SLIPP may be slipping out of control and there are fears local dock owners are being targeted by the province.

SLIPP may be slipping out of control and there are fears local dock owners are being targeted by the province.

This was the message put forward by Sicamous Mayor Darrell Trouton at last week’s district council meeting in response to a letter from White Pine Crescent residents Rick and Jean Ellithorpe, who are upset with what they call the “bullying approach” the Ministry of Forests, Lands and Natural Resource Operations is taking to waterfront property owners regarding existing docks. In their letter, the Ellithorpes ask that council intervene on the behalf of all affected dock owners.

But the ministry’s Steve Tomson, Minister of Forests, Lands and Resource Operations, says they are not planning on removing docks this summer and is working on processes to make licence acquisition much easier. He says the ministry plans to use education to get compliance

Derelict docks are being cleaned up in the Salmon Arm area through SLIPP, the Shuswap Lake Integrated Planning Process. Marcin Pachcinski, Columbia Shuswap Regional District Parks and Recreation manager, says the latest data reveals there are a total of 2,700 docks total on Mara and Shuswap lakes, and more than 90 per cent are able to get tenure by applying for a licence.
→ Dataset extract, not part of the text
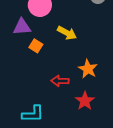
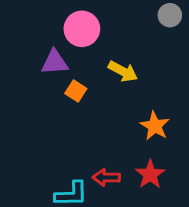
red arrow: (60, 81) -> (106, 177), moved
Trouton said council is planning discuss the issue with the provincial ministers at the upcoming Union of B.C. Municipalities Convention. This, however, was after he laid into SLIPP, reiterating concerns he expressed as a director on the Columbia Shuswap Regional District board.

Recently, the CSRD board deferred a decision to allocate $50,000 to explore the feasibility of continuing to fund SLIPP.

“The whole SLIPP thing is basically taboo in Sicamous,” Trouton told the board, noting that at a SLIPP stakeholders’ meeting in that community in June, he agreed with concerns about water quality with regard to drinking water and recreation, but heard from one government agency their perspective was to protect fish. “I won’t support this until we as directors decide that we even want it.”

Trouton expressed frustration at the way he says SLIPP, a body that proclaims it has no compliance powers, did a catalogue of docks on the lake and promptly handed it over to the Ministry of Forest, Lands and Resource Operations, which has plans to remove several docks in the Sicamous area.

“We paid them to do the studies and now the ministry is going ahead with compliance,” he said.

Even with the CSRD board approving the deferral, Trouton told Sicamous councillors that he still felt he had been ignored, explaining how, even after the board’s decision, Area C South Shuswap director Paul Demenok, the SLIPP steering committee chair, still plans to make his own presentation at UBCM to garner the premier’s support.

Trouton wants SLIPP  to focus solely on water quality, with clear language defining its mandate. As for the province using SLIPP’s data for enforcement purposes, Trouton says there needs to be greater transparency in what SLIPP is about and working towards.

“At the director level, we’re getting asked to support this, these types of initiatives, especially through SLIPP… but we’re not getting clarification,” said Trouton. “It has to be set up better so there’s not a misrepresentation of what we’re trying to accomplish, and that’s what I feel has been done.”